Terörist İsrail, Uluslararası hukuk kurallarını çiğneyerek dünyaya meydan okumuş, Mavi Marmara'ya saldırarak yaptığı katliamla gerçek yüzünü ortaya koymuştur. Mavi Marmara ile İsrail'in; katil, vahşi, kana susamış, acımasız, gözü dönmüş bir eşkiya çetesi olduğu bir kez daha ortaya çıkmıştır. Mavi Marmara katliamından sonra Gazze'ye gitmek üzere "ÖZGÜRLÜK FİLOSU 2" hazırlıklarına başlanmış ve Haziran ayı sonunda Gazzeye gitmek üzere yola çıkmaya karar verilmiştir. İsrail'in yanlışlıkla dahi olsa "Özgürlük Filosi 2" ye zarar vermesi durumunda bunun bedelinin ağır olacağını şimdiden ilan ediyoruz.

Bizler müslümanlar olarak bugün bu zulmü, zalimleri ve işbirlikçi alçakları protesto ediyor, onurlu Gazze halkının ve Hamas'ın, Müslüman kardeşlerimizin yanında yer aldığımızı haykırıyor siyonist devletle yapılan bütün anlaşmalar iptal edilmedikçe, İsrail'le olan bütün ilişkiler kesilmedikçe, habis İsrail elçiliği kapatılmadıkça, Filistinli müslüman halkın derdiyle dertlenildiğine asla inanmayacağız.

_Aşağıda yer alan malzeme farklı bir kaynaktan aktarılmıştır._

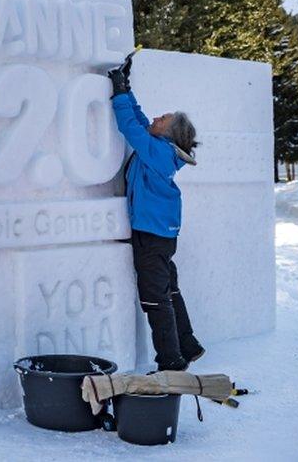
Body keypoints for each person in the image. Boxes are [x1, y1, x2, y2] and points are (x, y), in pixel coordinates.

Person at [108, 55, 205, 371]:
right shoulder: (160, 149)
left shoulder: (158, 152)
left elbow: (129, 126)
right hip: (161, 235)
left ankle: (171, 361)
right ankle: (187, 345)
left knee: (155, 299)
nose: (156, 117)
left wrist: (118, 90)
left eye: (163, 117)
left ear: (169, 133)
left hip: (151, 237)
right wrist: (125, 88)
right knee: (169, 290)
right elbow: (137, 118)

Yıllara dayanan insanlık dışı baskı ve zulümle ayakta kalmaya çalışan totaliter, baskıcı düzenler tek tek yıkılıyor. Halklarına; işkence, eziyet ve acı çektirmekten zevk duyan, toprak zenginliklerini ABD ve batı emperyalizmine peşkeş çeken liderlerin akıbetleri insanlık için ibret vericidir. Ortadoğu'daki halk devrimleri; zulümle ayakta kalmaya çalışan, halkının insani taleplerini dikkate almayan, haksızlık ve adaletsizlikte sınır tanımayan Tunus ve Mısır diktatörleri gibi; Libya, Yemen, Suriye ve Bahreyn liderleri de yıkılmaya mahkumdur. Tunus'ta ve Mısır'da yıllardır insanlıktan nasibini almamış, acımasızca zulüm ve baskı uygulayanların halklarının direnmesi sonucu çözümü kaçmakta bulmaları, direnmenin gerekliliğini bir kez daha mazlumlara göstermiştir.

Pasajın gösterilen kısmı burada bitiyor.